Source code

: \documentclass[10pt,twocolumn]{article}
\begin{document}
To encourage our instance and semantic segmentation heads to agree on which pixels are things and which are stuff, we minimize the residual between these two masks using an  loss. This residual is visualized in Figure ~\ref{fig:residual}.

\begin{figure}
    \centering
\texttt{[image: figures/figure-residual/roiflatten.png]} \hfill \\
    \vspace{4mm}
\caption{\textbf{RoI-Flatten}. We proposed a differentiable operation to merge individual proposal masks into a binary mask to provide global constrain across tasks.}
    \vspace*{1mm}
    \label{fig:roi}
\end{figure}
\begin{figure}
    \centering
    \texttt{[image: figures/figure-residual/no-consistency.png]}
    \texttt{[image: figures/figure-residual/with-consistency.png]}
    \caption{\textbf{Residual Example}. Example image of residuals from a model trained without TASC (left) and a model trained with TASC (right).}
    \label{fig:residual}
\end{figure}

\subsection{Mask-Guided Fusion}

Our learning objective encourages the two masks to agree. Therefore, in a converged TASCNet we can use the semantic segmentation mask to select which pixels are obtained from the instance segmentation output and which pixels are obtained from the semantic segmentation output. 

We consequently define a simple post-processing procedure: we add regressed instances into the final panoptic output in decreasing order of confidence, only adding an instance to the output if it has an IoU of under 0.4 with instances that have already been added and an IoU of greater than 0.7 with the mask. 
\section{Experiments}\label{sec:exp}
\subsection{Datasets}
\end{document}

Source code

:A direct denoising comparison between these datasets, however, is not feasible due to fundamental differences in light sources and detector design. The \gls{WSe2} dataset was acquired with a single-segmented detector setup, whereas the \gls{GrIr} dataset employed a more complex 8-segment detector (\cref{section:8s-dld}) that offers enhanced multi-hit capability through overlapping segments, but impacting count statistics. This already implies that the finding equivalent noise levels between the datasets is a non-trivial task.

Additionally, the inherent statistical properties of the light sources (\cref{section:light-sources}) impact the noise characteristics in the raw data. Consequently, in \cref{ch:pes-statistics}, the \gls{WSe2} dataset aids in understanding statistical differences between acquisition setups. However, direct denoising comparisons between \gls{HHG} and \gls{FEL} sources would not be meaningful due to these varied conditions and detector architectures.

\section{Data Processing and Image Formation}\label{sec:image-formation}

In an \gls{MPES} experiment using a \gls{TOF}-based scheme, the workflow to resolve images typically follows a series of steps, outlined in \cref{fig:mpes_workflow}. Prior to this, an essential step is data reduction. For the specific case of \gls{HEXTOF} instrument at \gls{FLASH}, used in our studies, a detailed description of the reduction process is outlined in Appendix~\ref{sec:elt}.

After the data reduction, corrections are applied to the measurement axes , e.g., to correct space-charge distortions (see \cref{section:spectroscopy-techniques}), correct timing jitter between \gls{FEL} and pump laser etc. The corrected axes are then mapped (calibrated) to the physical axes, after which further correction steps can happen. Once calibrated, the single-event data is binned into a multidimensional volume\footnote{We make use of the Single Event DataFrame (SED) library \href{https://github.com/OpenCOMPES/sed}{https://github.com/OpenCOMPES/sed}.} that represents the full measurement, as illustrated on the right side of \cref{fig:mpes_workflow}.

---

Scan the listing above for the line that has "Our learning objective", then copy exactly from that line through the line that has "a non-trivial task.".

## Finished task:
Our learning objective encourages the two masks to agree. Therefore, in a converged TASCNet we can use the semantic segmentation mask to select which pixels are obtained from the instance segmentation output and which pixels are obtained from the semantic segmentation output. 

We consequently define a simple post-processing procedure: we add regressed instances into the final panoptic output in decreasing order of confidence, only adding an instance to the output if it has an IoU of under 0.4 with instances that have already been added and an IoU of greater than 0.7 with the mask. 
\section{Experiments}\label{sec:exp}
\subsection{Datasets}
\end{document}

Source code

:A direct denoising comparison between these datasets, however, is not feasible due to fundamental differences in light sources and detector design. The \gls{WSe2} dataset was acquired with a single-segmented detector setup, whereas the \gls{GrIr} dataset employed a more complex 8-segment detector (\cref{section:8s-dld}) that offers enhanced multi-hit capability through overlapping segments, but impacting count statistics. This already implies that the finding equivalent noise levels between the datasets is a non-trivial task.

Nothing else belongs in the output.